- **Problems to work on**
a) Retype the part of the note on secondary y axes in plotly subplots below, starting with "to plot it relative" and going on through "cm', range=[0, 1.6])".
b) In the note on secondary y axes in plotly subplots below, rewrite the paragraph that begins "It is possible, to do this" in a single shorter sentence that keeps its main facts.
c) Carry on the note on secondary y axes in plotly subplots below from the point where it stops.

- **Document extract**
********************

It is possible, to do this, but its not particularly intuitive. Take this example where I create a plot 2x2 subplots, and add a secondary y axis to the plot in position 2,2.
When you create a subplots, they are assigned y axes: "y1","y2","y3","y4" on the left side of each subplot. To a secondary y axes, you need to use fig['layout'].update
to create new axes "y5", "y6", "y7", "y8" which correspond to "y1","y2","y3","y4". So the bottom right subplot would have axes y4(right) and y8(left). In the example below, I only create a secondary y axis for the last plot, but expanding it to more/all the subplots is pretty straightforward.
It is important to note, that creating the secondary axes, and assigning it in trace5 doesn't automatically place it on the proper axes. You still have to manually assign it with fig['data'][4].update(yaxis='y'+str(8))
to plot it relative to the left axis.
fig = tools.make_subplots(rows=2, cols=2,subplot_titles=('Air Temperature', 'Photon Flux Density',
'Ground Temps','Water Table & Precip'))
fig['layout']['xaxis1'].update( range=[174, 256])
fig['layout']['xaxis3'].update(title='Day of Year', range=[174, 256])
fig['layout']['yaxis1'].update(title='Degrees C',range=[-5,30])
fig['layout']['yaxis2'].update(title='mmol m<sup>-2</sup> m<sup>-d</sup>', range=[0, 35])
fig['layout']['yaxis3'].update(title='Ground Temps', range=[0, 11])
fig['layout']['yaxis4'].update(title='depth cm', range=[-20, 0])
fig['layout']['yaxis8'].update(title='rainfall cm', range=[0, 1.6])
fig['layout'].update(showlegend=False, title='Climate Conditions')
# In this example, I am only doing it for the last subplot, but if you wanted to do if for all,
# Just change to range(1,5)

********************

- **Records supplied**
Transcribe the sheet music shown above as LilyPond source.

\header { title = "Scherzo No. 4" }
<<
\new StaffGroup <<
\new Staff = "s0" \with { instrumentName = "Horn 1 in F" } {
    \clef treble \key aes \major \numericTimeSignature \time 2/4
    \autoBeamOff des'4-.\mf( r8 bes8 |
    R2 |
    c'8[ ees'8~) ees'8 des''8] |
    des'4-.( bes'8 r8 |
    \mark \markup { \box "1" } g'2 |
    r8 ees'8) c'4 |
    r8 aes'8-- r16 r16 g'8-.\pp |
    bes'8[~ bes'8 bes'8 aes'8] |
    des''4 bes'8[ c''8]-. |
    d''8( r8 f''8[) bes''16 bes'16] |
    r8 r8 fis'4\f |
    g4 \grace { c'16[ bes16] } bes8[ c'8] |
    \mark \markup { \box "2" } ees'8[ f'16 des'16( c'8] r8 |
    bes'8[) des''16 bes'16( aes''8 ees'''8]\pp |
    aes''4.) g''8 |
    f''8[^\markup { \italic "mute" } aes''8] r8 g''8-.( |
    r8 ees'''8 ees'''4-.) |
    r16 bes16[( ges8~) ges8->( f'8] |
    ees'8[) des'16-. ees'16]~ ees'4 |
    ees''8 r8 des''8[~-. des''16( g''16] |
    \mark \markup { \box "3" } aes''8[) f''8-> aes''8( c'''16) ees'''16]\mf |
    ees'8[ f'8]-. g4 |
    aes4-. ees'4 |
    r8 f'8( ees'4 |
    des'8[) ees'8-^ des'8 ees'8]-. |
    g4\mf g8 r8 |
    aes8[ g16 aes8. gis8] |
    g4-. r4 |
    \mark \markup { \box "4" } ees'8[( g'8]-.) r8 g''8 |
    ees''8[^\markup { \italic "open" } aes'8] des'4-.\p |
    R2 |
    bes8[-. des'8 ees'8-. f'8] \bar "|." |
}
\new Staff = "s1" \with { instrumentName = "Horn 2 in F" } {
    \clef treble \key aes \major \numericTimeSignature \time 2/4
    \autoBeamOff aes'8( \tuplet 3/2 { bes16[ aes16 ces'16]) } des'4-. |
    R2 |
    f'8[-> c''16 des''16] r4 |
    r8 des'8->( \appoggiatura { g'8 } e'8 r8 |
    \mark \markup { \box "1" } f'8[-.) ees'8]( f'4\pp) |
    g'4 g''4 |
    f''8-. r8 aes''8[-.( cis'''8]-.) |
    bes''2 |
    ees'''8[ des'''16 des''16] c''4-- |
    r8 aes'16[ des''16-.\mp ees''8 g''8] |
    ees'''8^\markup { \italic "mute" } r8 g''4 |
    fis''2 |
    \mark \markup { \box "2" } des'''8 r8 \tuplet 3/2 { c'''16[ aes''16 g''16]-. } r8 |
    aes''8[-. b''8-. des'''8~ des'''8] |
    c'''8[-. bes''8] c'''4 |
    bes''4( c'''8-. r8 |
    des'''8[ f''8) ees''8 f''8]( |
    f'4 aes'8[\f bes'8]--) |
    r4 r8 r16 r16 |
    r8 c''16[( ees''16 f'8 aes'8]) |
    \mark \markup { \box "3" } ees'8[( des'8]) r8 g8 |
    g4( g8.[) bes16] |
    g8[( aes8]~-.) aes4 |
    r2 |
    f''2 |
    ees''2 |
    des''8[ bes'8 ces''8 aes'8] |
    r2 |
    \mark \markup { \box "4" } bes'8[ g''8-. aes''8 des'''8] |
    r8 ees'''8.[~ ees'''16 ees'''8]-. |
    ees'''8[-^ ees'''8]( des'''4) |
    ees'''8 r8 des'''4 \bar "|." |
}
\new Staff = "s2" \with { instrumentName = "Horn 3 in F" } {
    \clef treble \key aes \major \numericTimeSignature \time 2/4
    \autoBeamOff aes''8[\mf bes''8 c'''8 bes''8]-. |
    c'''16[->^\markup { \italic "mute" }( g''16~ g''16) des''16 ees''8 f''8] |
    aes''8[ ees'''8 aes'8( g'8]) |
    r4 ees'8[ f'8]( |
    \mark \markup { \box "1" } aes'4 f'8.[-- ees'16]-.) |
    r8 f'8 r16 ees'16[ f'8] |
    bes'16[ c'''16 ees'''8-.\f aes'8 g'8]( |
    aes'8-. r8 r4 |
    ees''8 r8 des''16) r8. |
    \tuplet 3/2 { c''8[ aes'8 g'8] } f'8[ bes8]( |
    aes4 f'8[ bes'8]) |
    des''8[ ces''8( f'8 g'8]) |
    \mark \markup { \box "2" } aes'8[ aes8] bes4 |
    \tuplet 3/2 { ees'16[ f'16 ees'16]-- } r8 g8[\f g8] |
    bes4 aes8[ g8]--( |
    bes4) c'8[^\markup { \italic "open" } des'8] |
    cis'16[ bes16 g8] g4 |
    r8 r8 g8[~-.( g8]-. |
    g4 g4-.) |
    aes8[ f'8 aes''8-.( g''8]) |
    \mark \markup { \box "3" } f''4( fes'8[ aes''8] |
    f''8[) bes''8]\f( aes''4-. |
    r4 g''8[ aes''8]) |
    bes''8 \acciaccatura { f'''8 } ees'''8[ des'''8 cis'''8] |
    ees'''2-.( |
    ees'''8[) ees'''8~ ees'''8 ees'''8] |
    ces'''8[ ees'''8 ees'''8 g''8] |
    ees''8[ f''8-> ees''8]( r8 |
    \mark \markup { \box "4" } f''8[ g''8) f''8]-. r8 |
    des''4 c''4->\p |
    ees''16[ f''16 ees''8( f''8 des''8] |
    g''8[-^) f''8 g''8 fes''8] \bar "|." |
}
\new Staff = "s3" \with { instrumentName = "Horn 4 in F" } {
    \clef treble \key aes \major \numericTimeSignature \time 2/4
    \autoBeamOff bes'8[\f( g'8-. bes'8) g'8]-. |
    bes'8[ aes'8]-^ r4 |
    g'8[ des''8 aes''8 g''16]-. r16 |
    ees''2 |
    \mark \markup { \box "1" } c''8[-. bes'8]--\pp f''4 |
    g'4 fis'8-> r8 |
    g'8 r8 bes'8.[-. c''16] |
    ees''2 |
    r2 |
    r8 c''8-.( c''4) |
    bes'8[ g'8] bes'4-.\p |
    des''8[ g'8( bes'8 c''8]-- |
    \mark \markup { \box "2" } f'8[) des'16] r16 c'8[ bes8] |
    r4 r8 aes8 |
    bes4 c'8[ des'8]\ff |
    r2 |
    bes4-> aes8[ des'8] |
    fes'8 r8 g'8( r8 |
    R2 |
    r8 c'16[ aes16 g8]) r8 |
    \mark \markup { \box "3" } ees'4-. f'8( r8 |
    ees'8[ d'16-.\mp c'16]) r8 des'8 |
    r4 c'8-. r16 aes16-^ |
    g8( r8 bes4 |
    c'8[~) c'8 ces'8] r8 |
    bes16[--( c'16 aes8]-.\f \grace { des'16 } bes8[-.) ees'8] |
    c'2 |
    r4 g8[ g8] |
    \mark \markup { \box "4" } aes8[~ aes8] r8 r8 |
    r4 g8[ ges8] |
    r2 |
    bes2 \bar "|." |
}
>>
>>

********************

- **Results for the exercise**
a)
to plot it relative to the left axis.
fig = tools.make_subplots(rows=2, cols=2,subplot_titles=('Air Temperature', 'Photon Flux Density',
'Ground Temps','Water Table & Precip'))
fig['layout']['xaxis1'].update( range=[174, 256])
fig['layout']['xaxis3'].update(title='Day of Year', range=[174, 256])
fig['layout']['yaxis1'].update(title='Degrees C',range=[-5,30])
fig['layout']['yaxis2'].update(title='mmol m<sup>-2</sup> m<sup>-d</sup>', range=[0, 35])
fig['layout']['yaxis3'].update(title='Ground Temps', range=[0, 11])
fig['layout']['yaxis4'].update(title='depth cm', range=[-20, 0])
fig['layout']['yaxis8'].update(title='rainfall cm', range=[0, 1.6])

b) Adding a secondary y axis is possible but not intuitive, as the example shows by creating a 2x2 grid of subplots and adding a secondary y axis to the subplot at position 2,2.

c)
for k in range(4,5):
fig['layout'].update({'yaxis{}'.format(k+4): dict(anchor='x'+str(k),
overlaying='y'+str(k),
side='right',
)
})
trace1 = go.Scatter(
y=Daily['AirTC_Avg'],
x=Daily.index,
marker = dict(
size = 10,
color = 'rgba(160, 0, 0, .8)',),
error_y=dict(
type='data',
array=Daily_Max['AirTC_Avg']-Daily_Min['AirTC_Avg'],
visible=True,
color = 'rgba(100, 0, 0, .5)',
),
name = 'Air Temp'
)
trace2 = go.Bar(
y=Daily['PPFD']/1000,
x=Daily.index,
name='Photon Flux',
marker=dict(
color='rgb(180, 180, 0)'
),
yaxis='y2',
)
trace3 = go.Scatter(
y=Daily['Temp_2_5_1'],
x=Daily.index,
name='Soil Temp',
marker=dict(
color='rgb(180, 0, 0)'
),
yaxis='y3',
)
trace4 = go.Scatter(
y=Daily['Table_1']*100,
x=Daily.index,
name='Water Table',
marker=dict(
color='rgb(0, 0, 180)'
),
yaxis='y4',
)
trace5 = go.Bar(
y=Daily['Rain']/10,
x=Daily.index,
name='Rain',
marker=dict(
color='rgb(0, 100, 180)'
),
yaxis='y8',
)
fig.append_trace(trace1, 1, 1)
fig.append_trace(trace2, 1, 2)
fig.append_trace(trace3, 2, 1)
fig.append_trace(trace4, 2, 2)
fig.append_trace(trace5, 2, 2)
## This part is important!!! you have to manually assing the data to the axis even
# though you do it when defining trace 5
fig['data'][4].update(yaxis='y'+str(8))
plot(fig, filename='FI_Climate')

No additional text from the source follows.